§ Problem statement
All lines from the one that contains "Analisi del sistem" to the end of the data must be retyped exactly. Pictures are not retyped.

§ Extracted entries
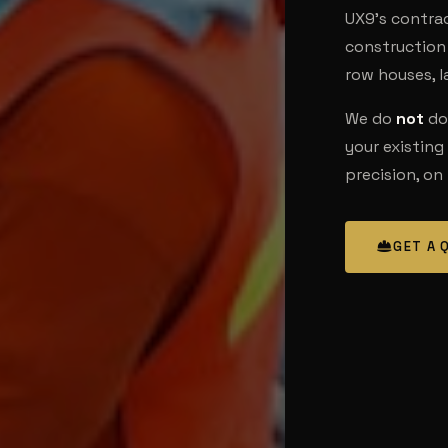
UX9's contract
construction 
row houses, 
We do
not
do 
your existing
precision, on
GET A 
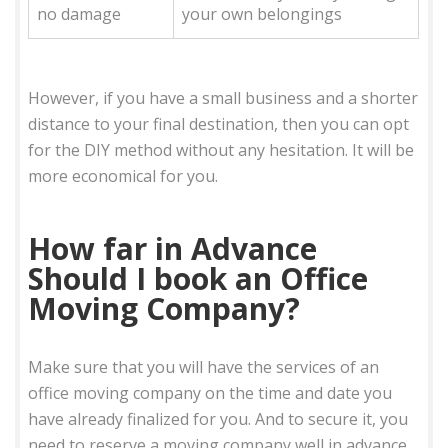
no damage
your own belongings
However, if you have a small business and a shorter
distance to your final destination, then you can opt
for the DIY method without any hesitation. It will be
more economical for you.
How far in Advance
Should I book an Office
Moving Company?
Make sure that you will have the services of an
office moving company on the time and date you
have already finalized for you. And to secure it, you
need to reserve a moving company well in advance.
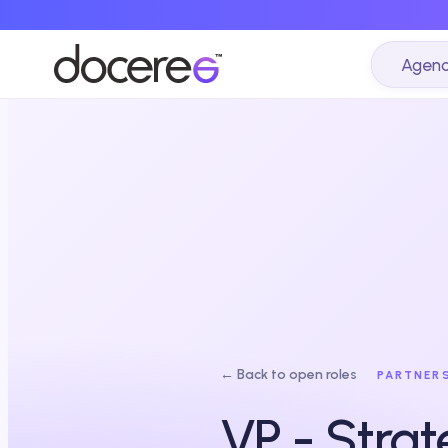
Agenc
← Back to open roles
PARTNER
VP - Strat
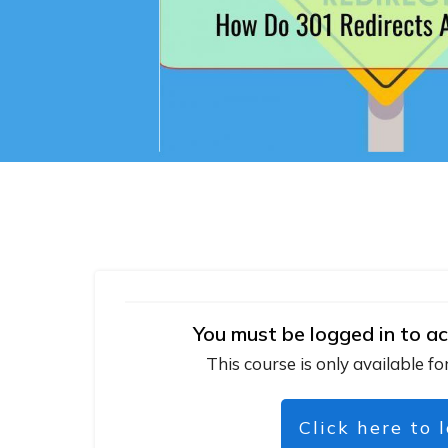
You must be logged in to ac
This course is only available fo
Click here to 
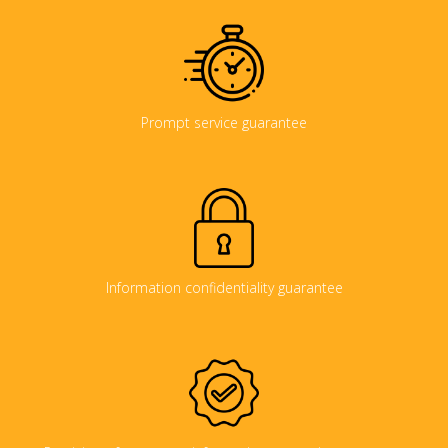
Prompt service guarantee
Information confidentiality guarantee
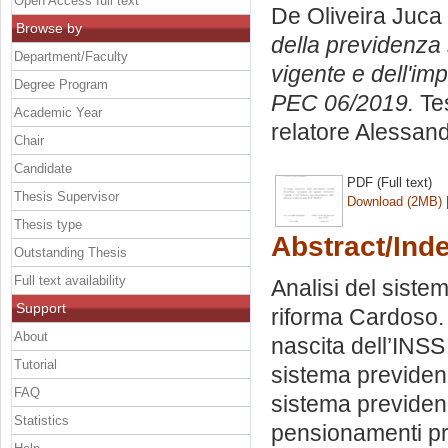
Open Access full text
De Oliveira Juca
Browse by
della previdenza 
Department/Faculty
vigente e dell'im
Degree Program
PEC 06/2019.
Tes
Academic Year
relatore
Alessand
Chair
Candidate
PDF (Full text)
Thesis Supervisor
Download (2MB)
Thesis type
Abstract/Ind
Outstanding Thesis
Full text availability
Analisi del sistem
Support
riforma Cardoso. 
About
nascita dell’INSS 
Tutorial
sistema previdenz
FAQ
sistema previdenz
Statistics
pensionamenti pr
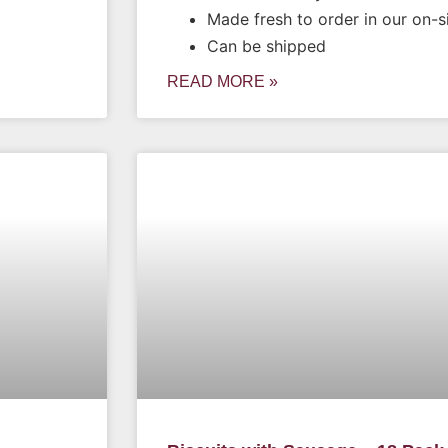
Made fresh to order in our on-s
Can be shipped
READ MORE »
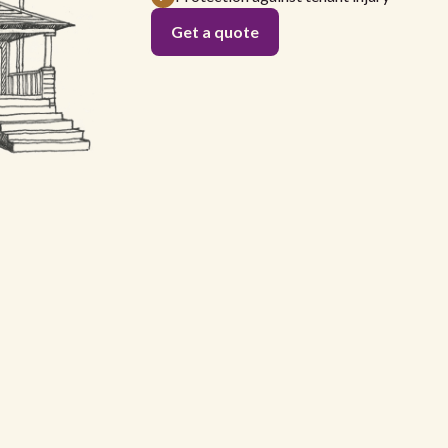
Get a quote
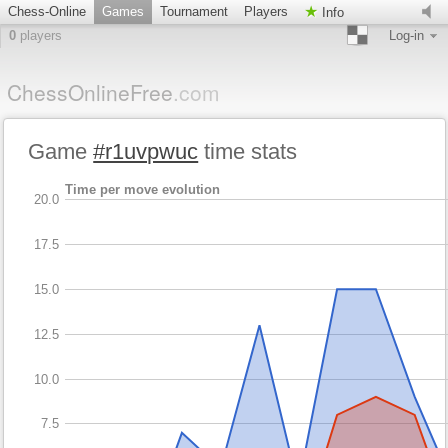
Chess-Online
Games
Tournament
Players
Info
0
players
Log-in
ChessOnlineFree
.com
Game
#r1uvpwuc
time stats
Time per move evolution
20.0
17.5
15.0
12.5
10.0
7.5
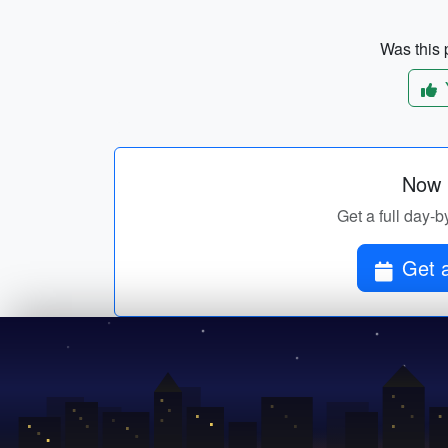
Was this p
Now p
Get a full day-b
Get a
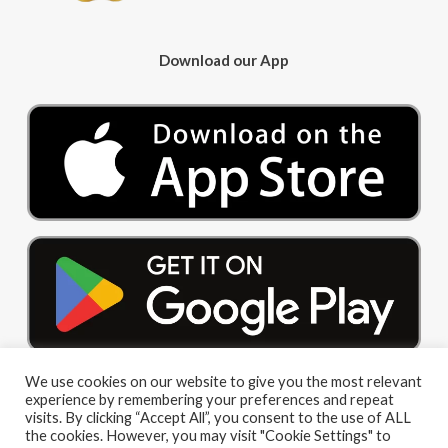
Download our App
We use cookies on our website to give you the most relevant
experience by remembering your preferences and repeat
visits. By clicking “Accept All”, you consent to the use of ALL
the cookies. However, you may visit "Cookie Settings" to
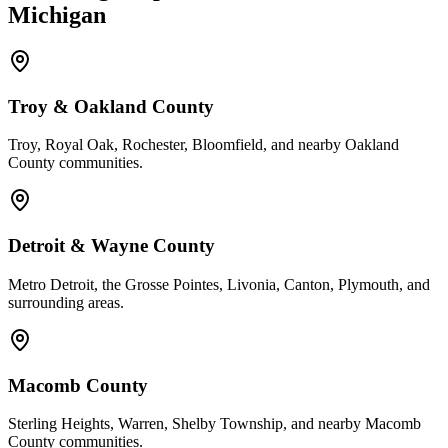
Michigan
Troy & Oakland County
Troy, Royal Oak, Rochester, Bloomfield, and nearby Oakland
County communities.
Detroit & Wayne County
Metro Detroit, the Grosse Pointes, Livonia, Canton, Plymouth, and
surrounding areas.
Macomb County
Sterling Heights, Warren, Shelby Township, and nearby Macomb
County communities.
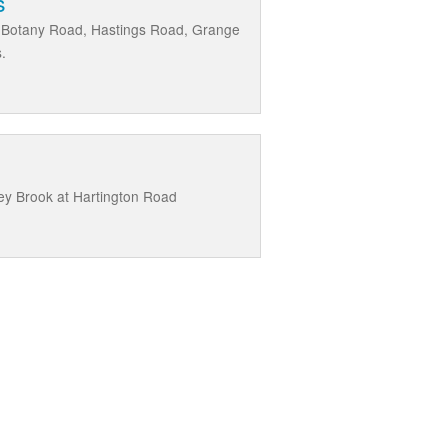
s
t, Botany Road, Hastings Road, Grange
.
ey Brook at Hartington Road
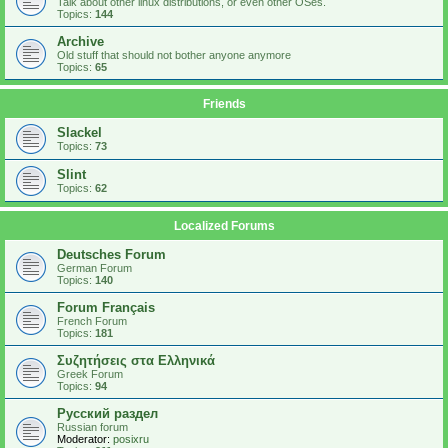
Talk about other linux distributions, or even other OSes.
Topics:
144
Archive
Old stuff that should not bother anyone anymore
Topics:
65
Friends
Slackel
Topics:
73
Slint
Topics:
62
Localized Forums
Deutsches Forum
German Forum
Topics:
140
Forum Français
French Forum
Topics:
181
Συζητήσεις στα Ελληνικά
Greek Forum
Topics:
94
Русский раздел
Russian forum
Moderator:
posixru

§ Reply
Analisi del sistem
Support
riforma Cardoso. 
About
nascita dell’INSS 
Tutorial
sistema previdenz
FAQ
sistema previdenz
Statistics
pensionamenti pr
Made fresh to order in our on-s
Can be shipped
READ MORE »
Get a quote
Chess-Online
Games
Tournament
Players
Info
0
players
Log-in
ChessOnlineFree
.com
Game
#r1uvpwuc
time stats
Time per move evolution
20.0
17.5
15.0
12.5
10.0
7.5
Was this p
Now p
Get a full day-b
Get a
Download our App
We use cookies on our website to give you the most relevant
experience by remembering your preferences and repeat
visits. By clicking “Accept All”, you consent to the use of ALL
the cookies. However, you may visit "Cookie Settings" to
Michigan
Troy & Oakland County
Troy, Royal Oak, Rochester, Bloomfield, and nearby Oakland
County communities.
Detroit & Wayne County
Metro Detroit, the Grosse Pointes, Livonia, Canton, Plymouth, and
surrounding areas.
Macomb County
Sterling Heights, Warren, Shelby Township, and nearby Macomb
County communities.
s
t, Botany Road, Hastings Road, Grange
.
ey Brook at Hartington Road
Talk about other linux distributions, or even other OSes.
Topics:
144
Archive
Old stuff that should not bother anyone anymore
Topics:
65
Friends
Slackel
Topics:
73
Slint
Topics:
62
Localized Forums
Deutsches Forum
German Forum
Topics:
140
Forum Français
French Forum
Topics:
181
Συζητήσεις στα Ελληνικά
Greek Forum
Topics:
94
Русский раздел
Russian forum
Moderator:
posixru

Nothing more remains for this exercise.